This page describes the memory layout.

Both program and data are stored in RAM. However program is saved into non-volatile memory (either Flash or Eeprom) on save or before run.

Array dataSpace in RAM is used to store both data and program. If we have two constants, say, PROG_SPACE_SIZE and VARS_SPACE_SIZE to describe the amounts of memory for program and data respectively, then dataSpace size equals to their sum.

First part of dataSpace (equaling to VARS_SPACE_SIZE bytes) is for data (variables and arrays).

Memory for variables is organized as cells of size 2 + sizeof(numeric) bytes, so it can hold variable name (two letters) or array name (single letter and array flag) and value (data offset in case of array).

Array bodies are kept after all declared variables, according to their offsets.

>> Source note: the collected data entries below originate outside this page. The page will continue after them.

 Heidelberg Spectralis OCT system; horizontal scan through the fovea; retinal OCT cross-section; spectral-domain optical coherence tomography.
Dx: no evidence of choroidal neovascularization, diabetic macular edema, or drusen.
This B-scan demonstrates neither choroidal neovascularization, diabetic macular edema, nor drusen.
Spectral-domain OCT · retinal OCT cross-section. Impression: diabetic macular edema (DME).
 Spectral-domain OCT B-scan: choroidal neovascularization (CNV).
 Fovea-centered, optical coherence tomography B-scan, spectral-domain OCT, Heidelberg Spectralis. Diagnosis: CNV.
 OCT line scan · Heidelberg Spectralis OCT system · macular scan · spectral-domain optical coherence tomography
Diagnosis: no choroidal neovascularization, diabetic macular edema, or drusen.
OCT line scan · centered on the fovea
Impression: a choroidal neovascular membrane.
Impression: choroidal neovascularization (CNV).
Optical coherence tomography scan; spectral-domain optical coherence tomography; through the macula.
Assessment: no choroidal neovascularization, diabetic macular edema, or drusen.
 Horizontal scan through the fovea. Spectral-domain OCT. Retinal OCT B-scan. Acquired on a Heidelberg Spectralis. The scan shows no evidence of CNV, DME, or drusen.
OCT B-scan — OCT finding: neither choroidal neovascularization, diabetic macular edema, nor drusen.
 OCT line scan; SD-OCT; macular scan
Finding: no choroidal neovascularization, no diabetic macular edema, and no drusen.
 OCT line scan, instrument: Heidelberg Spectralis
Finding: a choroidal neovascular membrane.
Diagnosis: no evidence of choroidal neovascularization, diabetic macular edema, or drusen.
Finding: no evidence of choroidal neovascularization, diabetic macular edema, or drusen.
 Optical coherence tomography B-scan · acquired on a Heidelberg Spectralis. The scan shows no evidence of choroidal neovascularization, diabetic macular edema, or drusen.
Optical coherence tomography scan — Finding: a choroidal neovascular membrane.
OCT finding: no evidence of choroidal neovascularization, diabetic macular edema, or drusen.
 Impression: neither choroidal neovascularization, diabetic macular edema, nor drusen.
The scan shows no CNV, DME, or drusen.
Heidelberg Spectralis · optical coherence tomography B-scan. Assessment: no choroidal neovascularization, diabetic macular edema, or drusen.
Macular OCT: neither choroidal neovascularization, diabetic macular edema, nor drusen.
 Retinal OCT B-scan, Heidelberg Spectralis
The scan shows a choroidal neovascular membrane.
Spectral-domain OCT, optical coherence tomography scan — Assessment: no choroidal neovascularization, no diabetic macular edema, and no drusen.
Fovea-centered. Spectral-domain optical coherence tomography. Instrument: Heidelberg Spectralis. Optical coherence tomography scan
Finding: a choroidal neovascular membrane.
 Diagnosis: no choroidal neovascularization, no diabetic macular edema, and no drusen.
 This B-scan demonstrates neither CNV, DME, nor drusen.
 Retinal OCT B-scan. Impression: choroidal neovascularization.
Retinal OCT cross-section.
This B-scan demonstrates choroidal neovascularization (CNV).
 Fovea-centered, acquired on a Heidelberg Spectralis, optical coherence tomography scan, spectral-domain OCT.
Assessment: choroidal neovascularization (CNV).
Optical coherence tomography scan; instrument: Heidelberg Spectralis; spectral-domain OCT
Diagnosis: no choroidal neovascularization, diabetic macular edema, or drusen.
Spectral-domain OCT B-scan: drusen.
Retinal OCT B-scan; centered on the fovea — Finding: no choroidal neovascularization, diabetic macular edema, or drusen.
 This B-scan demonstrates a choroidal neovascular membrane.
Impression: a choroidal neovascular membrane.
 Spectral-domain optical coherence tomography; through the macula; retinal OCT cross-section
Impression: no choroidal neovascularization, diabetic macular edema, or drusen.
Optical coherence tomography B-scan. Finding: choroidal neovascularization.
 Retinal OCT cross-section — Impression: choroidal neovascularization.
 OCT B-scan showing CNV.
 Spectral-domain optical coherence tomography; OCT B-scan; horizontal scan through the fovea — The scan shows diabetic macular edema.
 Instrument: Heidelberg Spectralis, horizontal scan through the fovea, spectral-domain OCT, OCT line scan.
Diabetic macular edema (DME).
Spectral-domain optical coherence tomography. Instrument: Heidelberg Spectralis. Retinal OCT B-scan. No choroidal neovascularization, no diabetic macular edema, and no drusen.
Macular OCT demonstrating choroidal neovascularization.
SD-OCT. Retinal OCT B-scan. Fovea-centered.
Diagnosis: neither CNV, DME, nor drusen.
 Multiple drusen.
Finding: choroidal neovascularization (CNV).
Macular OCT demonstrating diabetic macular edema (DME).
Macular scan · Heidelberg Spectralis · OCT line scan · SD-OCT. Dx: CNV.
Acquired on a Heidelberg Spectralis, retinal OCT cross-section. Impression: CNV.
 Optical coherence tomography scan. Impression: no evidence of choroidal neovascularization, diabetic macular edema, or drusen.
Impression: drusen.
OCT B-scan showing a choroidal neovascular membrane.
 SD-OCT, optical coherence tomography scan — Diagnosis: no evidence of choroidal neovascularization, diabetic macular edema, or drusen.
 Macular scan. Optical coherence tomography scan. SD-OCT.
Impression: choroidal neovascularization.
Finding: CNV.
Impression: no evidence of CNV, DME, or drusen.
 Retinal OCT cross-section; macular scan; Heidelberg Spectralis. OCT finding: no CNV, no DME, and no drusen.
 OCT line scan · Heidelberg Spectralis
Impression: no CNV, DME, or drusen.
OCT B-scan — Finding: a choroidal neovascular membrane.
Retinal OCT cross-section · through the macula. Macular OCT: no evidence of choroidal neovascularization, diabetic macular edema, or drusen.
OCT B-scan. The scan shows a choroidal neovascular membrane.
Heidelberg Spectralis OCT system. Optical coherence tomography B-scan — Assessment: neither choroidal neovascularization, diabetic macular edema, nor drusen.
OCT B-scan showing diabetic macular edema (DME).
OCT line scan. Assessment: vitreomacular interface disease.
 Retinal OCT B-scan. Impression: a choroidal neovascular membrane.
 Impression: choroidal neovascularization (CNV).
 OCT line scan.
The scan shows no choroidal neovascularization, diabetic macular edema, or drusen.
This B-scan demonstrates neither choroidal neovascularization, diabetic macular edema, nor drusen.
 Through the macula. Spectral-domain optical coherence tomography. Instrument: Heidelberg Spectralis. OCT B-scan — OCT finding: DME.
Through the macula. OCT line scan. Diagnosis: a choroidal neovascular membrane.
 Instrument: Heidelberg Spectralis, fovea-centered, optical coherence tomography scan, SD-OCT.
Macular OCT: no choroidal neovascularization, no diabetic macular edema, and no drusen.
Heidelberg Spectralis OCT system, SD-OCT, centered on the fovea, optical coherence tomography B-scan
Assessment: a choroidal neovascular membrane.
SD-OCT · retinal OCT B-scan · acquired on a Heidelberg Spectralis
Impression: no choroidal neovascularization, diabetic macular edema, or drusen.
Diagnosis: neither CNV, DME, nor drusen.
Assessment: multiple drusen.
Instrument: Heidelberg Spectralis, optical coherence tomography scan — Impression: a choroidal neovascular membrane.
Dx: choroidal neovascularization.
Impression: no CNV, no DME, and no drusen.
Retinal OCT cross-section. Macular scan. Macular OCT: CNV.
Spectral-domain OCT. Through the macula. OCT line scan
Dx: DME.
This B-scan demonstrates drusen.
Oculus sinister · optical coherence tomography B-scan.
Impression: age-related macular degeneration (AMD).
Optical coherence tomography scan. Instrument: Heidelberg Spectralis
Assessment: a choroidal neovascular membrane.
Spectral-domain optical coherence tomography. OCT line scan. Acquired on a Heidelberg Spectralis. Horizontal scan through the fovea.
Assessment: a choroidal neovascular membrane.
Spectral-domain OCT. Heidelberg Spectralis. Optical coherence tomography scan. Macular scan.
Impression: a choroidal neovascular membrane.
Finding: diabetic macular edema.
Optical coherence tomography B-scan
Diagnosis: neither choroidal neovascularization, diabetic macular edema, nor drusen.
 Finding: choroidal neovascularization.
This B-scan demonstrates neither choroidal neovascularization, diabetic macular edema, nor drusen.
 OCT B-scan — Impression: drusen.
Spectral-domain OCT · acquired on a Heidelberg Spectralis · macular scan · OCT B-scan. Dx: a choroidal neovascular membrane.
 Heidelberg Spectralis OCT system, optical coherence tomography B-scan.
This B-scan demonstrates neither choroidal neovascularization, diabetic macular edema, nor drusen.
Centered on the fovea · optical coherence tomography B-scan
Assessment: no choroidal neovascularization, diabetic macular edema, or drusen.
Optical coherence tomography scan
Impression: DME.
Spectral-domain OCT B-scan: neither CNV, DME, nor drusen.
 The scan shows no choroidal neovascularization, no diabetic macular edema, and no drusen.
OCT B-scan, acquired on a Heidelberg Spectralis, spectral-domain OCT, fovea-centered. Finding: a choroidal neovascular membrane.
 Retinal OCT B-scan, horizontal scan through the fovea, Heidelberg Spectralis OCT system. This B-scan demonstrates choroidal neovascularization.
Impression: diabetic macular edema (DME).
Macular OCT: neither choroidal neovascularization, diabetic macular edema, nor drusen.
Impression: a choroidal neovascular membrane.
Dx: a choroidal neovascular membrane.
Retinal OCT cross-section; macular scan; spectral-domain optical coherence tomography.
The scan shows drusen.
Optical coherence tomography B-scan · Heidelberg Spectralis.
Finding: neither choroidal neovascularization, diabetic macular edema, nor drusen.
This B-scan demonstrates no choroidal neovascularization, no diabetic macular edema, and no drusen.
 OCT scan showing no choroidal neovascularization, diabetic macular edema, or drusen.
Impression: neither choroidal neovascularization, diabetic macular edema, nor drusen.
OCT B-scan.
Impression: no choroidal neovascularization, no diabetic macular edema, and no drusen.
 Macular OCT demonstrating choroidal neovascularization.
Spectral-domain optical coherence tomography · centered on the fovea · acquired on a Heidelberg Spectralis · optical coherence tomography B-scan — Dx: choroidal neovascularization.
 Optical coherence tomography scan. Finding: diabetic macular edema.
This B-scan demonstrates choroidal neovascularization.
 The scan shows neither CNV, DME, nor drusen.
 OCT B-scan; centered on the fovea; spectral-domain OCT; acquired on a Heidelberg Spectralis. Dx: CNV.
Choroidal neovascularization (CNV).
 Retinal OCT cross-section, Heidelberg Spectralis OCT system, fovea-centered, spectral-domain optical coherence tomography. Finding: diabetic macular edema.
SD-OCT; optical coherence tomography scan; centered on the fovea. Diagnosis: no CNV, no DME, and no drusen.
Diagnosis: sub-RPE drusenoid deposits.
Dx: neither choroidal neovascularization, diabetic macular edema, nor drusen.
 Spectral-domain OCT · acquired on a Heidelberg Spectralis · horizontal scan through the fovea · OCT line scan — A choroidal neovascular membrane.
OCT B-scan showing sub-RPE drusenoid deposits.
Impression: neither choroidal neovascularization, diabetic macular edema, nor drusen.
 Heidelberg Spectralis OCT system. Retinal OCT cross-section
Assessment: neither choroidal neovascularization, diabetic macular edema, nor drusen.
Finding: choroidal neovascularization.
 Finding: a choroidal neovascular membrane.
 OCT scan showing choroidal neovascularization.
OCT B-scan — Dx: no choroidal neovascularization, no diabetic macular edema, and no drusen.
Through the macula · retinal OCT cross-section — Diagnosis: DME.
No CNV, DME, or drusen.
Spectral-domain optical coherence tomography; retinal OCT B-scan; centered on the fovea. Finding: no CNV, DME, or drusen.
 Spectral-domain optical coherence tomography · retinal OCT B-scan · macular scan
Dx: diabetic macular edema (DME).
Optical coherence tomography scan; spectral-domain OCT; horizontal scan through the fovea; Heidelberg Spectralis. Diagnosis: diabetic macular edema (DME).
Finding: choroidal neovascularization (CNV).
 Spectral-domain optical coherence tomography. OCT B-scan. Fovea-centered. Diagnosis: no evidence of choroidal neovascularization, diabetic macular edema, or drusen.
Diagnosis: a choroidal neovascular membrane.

When new variable or array is added, new cell is inserted in this space (maintaining alphabetic order of variables), shifting other data as necessary, and array body (if any) is added to the end.

Execution stack resides in the same area as variables, but it grows from end. So it's first cell will be at

dataSpace + VARS_SPACE_SIZE - sizeof(numeric)

And it can collide with variables eventually if not enough free space left :(

Program space resides in the second part (i.e. starting at dataSpace + VARS_SPACE_SIZE). The first two bytes here describe the program length. Further text lines follows, each preceded by two bytes line number.

Line being entered in interfactive mode has its own buffer, with spare space to perform encoding to tokens.